FAMU professor provided mental health support to South Florida condo collapse rescue team
By Andrew J. Skerritt
FAMU Office of Communications
Florida A&M University Institute of Public Health faculty member Kellie O’Dare was in South Florida with Tallahassee first responders who were part of the search and rescue efforts at the Champlain Towers South collapse site in Miami.
The men and women from the Tallahassee Fire Department Task Force 7 were among the Urban Search and Rescue teams from across the state that have deployed and were searching for survivors in the Surfside collapse site.
Cynthia Harris, associate dean for public health and director of the Institute of Public Health, said O’Dare contributed to the “dire need for addressing the mental health stressors that adversely impact our first responders.”
“She answered the local, state, national and international public health call to immediately respond to the needs of firefighters in the wake of this tragedy,” Harris added.
O’Dare, founder and director of the 2nd Alarm Project, was deployed to the scene of the condo building collapse to help support the wellness needs of first responders before, during and after the deployment.
“Disaster response deployments require a high level of mental and physical effort from emergency service professionals,” said O’Dare, an IPH assistant professor in health and policy management. “The physical, social, and psychological demands of disaster response work can become overwhelming, and without mitigation, contribute to longer term behavioral health and substance use issues.”
Founded in 2019, the 2nd Alarm Project is a multi-faceted, evidence-based outreach and intervention approach to address the behavioral health and substance use needs of first responders in the Florida Panhandle. The project originated out of a request from Tallahassee Fire Chief Jerome Gaines for assistance to address the mental health needs of fire fighters and other first responders, in the wake of Hurricane Michael and other major events.
“The science demonstrates that the mental health needs of first responders look a little different if they are going to be effective,” said O’Dare, who approaches the issue from the perspective of a trained social worker who grew up in a family of fire fighters and is married to a fire fighter.
The 2nd Alarm Project is funded primarily through a grant from the Substance Abuse and Mental Health Services.

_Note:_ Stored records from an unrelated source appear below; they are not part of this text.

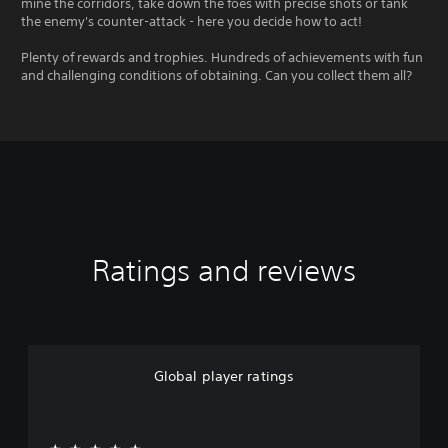
mine the corridors, take down the foes with precise shots or tank
the enemy's counter-attack - here you decide how to act!
Plenty of rewards and trophies. Hundreds of achievements with fun
and challenging conditions of obtaining. Can you collect them all?
Ratings and reviews
Global player ratings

O’Dare supervised and provided direct support to Task Force 7 members and support peer team members on the scene.
O’Dare also provided support to the International Association of Fire Fighters peer support team working 24/7 on site to provide peer-based services and resources to first responders.
As part of the deployment, O’Dare has been working with the State Fire Marshal’s Office and the Florida Firefighters Safety & Health Collaborative on a state plan for psychological first aid of first responders both during the deployment and will continue upon demobilization of the search and rescue teams.

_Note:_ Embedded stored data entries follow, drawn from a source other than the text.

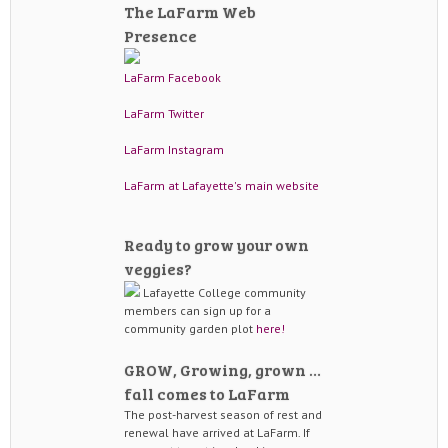
The LaFarm Web
Presence
LaFarm Facebook
LaFarm Twitter
LaFarm Instagram
LaFarm at Lafayette's main website
Ready to grow your own
veggies?
Lafayette College community
members can sign up for a
community garden plot
here!
GROW, Growing, grown …
fall comes to LaFarm
The post-harvest season of rest and
renewal have arrived at LaFarm. If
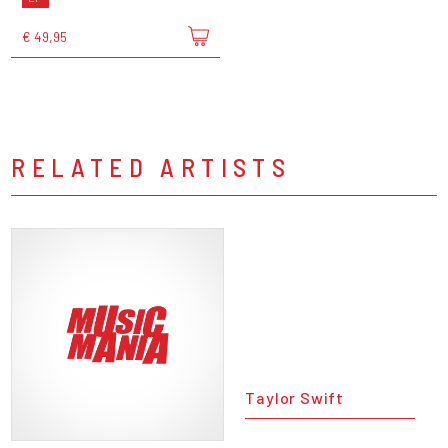
€ 49,95
RELATED ARTISTS
Taylor Swift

“Seeing suffering and devastation of a disaster, along with repeated exposure to grievously injured and deceased persons, as well as recovering human remains, can increase feelings of cynicism and hopelessness among responders,” O’Dare said. “The mental wellness and resiliency of our first responders has become a priority and recognizing the need for psychological education, access to competent resources, and follow up to those members exposed to these potentially traumatic events.”
Peer support among disaster responders can improve mission readiness and preserve the force during deployment, as well as mitigate longer term consequences of disaster response work, including PTSD and other mental health concerns, O’Dare explained.
“Peer support is a vital component of mitigating issues among first responders,” she said.